■ **What is needed**
Present the material from the line containing "Bord-Netz getrennt" up to and including the line containing "Gewünscht hätte ich mir natürlich jetzt eine" as a numbered list, leaving out any blank lines.

▽

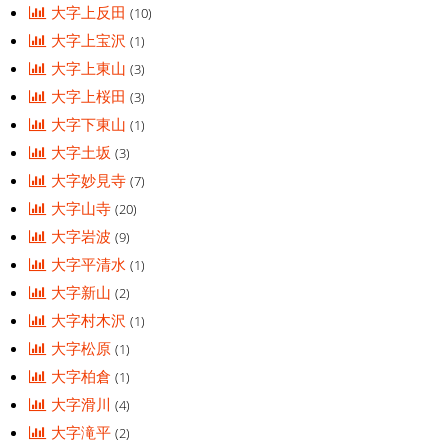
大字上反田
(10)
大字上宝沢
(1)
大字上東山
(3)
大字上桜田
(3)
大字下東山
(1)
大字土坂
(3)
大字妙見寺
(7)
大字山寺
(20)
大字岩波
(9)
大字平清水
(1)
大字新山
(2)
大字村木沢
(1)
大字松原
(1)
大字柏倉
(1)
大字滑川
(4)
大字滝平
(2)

△
▽

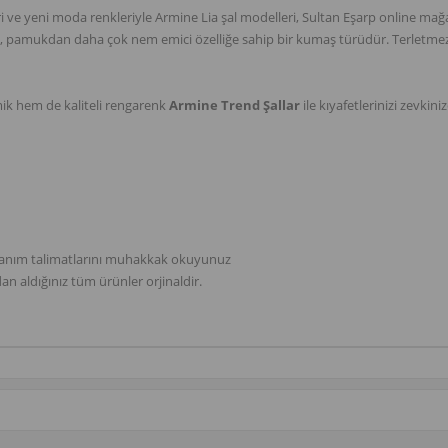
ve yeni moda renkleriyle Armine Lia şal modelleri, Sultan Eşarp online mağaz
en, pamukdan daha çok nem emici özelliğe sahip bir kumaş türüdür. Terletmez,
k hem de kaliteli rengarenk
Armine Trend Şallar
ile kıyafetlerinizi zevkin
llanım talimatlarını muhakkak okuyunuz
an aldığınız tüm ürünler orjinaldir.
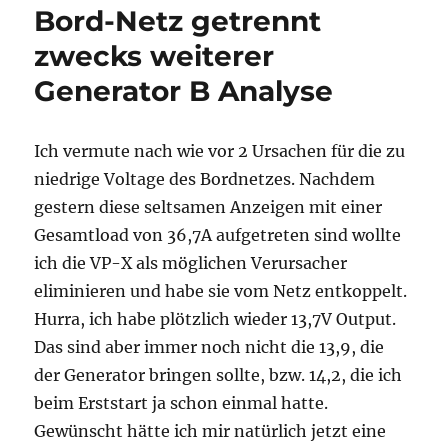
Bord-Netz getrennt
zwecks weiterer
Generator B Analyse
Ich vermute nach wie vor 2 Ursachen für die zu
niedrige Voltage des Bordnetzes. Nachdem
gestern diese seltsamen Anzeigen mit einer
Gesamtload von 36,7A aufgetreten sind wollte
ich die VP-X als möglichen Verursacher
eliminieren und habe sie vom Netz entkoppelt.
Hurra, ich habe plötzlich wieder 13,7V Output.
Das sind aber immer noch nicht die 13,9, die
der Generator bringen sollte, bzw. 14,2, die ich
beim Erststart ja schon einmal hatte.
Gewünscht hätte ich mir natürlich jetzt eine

△

■ **Exercise output**
1. Bord-Netz getrennt
2. zwecks weiterer
3. Generator B Analyse
4. Ich vermute nach wie vor 2 Ursachen für die zu
5. niedrige Voltage des Bordnetzes. Nachdem
6. gestern diese seltsamen Anzeigen mit einer
7. Gesamtload von 36,7A aufgetreten sind wollte
8. ich die VP-X als möglichen Verursacher
9. eliminieren und habe sie vom Netz entkoppelt.
10. Hurra, ich habe plötzlich wieder 13,7V Output.
11. Das sind aber immer noch nicht die 13,9, die
12. der Generator bringen sollte, bzw. 14,2, die ich
13. beim Erststart ja schon einmal hatte.
14. Gewünscht hätte ich mir natürlich jetzt eine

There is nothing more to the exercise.